Behaviour and intent do get encapsulated in the system itself, not just in the human who started it. When I encode a framework’s logic into an app, and it runs unattended thousands of times, the behaviour of that system — the actual packets of decision-making happening inside each interaction — is now a thing that exists independently of me sitting there watching it. There’s a layer of probabilistic uncertainty in how these models respond, and that uncertainty is exactly what breeds distrust. Chris’s Estonia example — an “AI ID” for the agent itself, so you know whose agent you’re dealing with when it shows up at your digital door — is trying to solve for that gap. It’s not solving a fake problem.
I don’t think I’m wrong that the responses are still only the direct result of a stimulus a human set in motion. But I’ll concede this: at scale, with enough agents acting on enough people’s behalf, “trace it back to the human” becomes a genuinely harder forensic exercise than it sounds like from where I’m sitting with one app and one team. That’s fair.
Where I land, though, is this: that’s an argument for better tracing, using models we largely already understand — certificates, audit logs, signed provenance — not necessarily an argument for a wholesale new trust architecture built from scratch. Build on what exists. Don’t invent for the sake of inventing. Make sure we’re answering the right problem before we start pouring concrete for a new one.
Building on what Chris wrote
I don’t disagree with Chris Blair. I think Trusted by Design is asking most of the right questions, and the Fable/Mythos example alone should be enough to convince any NZ leader that continuity planning for AI dependency is no longer optional. What I want to add — as a bit of a different flavour on the same dish — is this: before we design new trust infrastructure for AI, trace the chain all the way back. Every agent, every workflow, every autonomous-sounding system currently in existence still has a human fingerprint on the “on” switch.
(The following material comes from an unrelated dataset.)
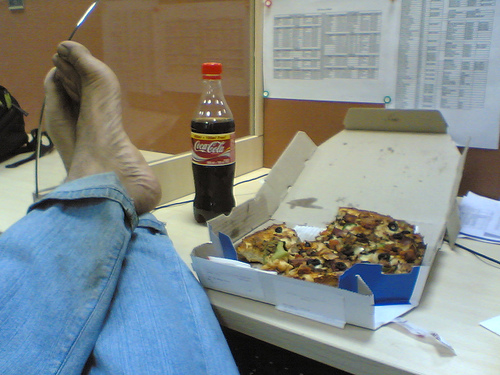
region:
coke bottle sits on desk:
[187, 61, 237, 224]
That’s where accountability has always lived, and I don’t think that changes just because the thing sitting on top of it got a lot more capable.
We’re not at full autonomy yet. Whether we ever get there, I genuinely don’t know. But until we do, the question of trust isn’t really about the machine at all. It’s about us — the people who keep choosing to build the things and choosing to use them.
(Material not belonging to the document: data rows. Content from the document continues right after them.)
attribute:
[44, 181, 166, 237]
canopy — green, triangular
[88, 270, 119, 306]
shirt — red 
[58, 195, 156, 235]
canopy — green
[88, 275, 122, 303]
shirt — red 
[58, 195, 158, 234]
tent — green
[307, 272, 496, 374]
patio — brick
Trust is earned one interaction at a time, and it takes a fraction of a second to lose. That's true of people, of processes, of companies, and it doesn't stop being true because AI is in the loop. Trust isn't engineered. It's built by being consistent, over and over, and actually delivering what the other person needed.
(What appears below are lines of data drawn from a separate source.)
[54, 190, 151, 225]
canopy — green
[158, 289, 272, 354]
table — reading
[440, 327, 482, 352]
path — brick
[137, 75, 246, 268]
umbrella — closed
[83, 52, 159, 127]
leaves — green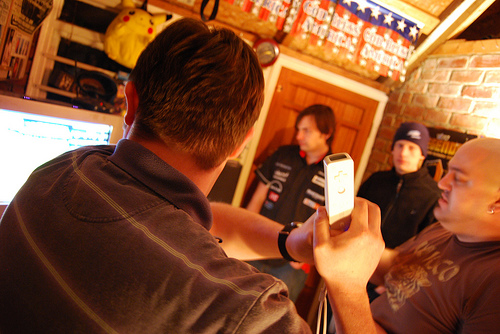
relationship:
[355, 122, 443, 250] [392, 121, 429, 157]
man wearing beanie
Which is why the chain you're tracing back to "the human who switched it on" needs one more link. Your own example works cleanly because it's one human, one app, one team — you built the framework, you carry the weight of what it says. Most deployments aren't that legible. The harder question isn't who started the chain, it's who decided what the system could see, who it was tested against, and who it was never built for. Those decisions get made long before anyone switches anything on, by people who never show up in the audit trail.
AI itself will never be trusted, because trust was never something it could hold on its own. It's a property of whatever it's plugged into — the company, the process, the design choices made upstream of the interface. So the real work isn't new trust infrastructure. It's treating trust as part of the empathetic design of the system, decided at the point of specification, not assumed at the point of use.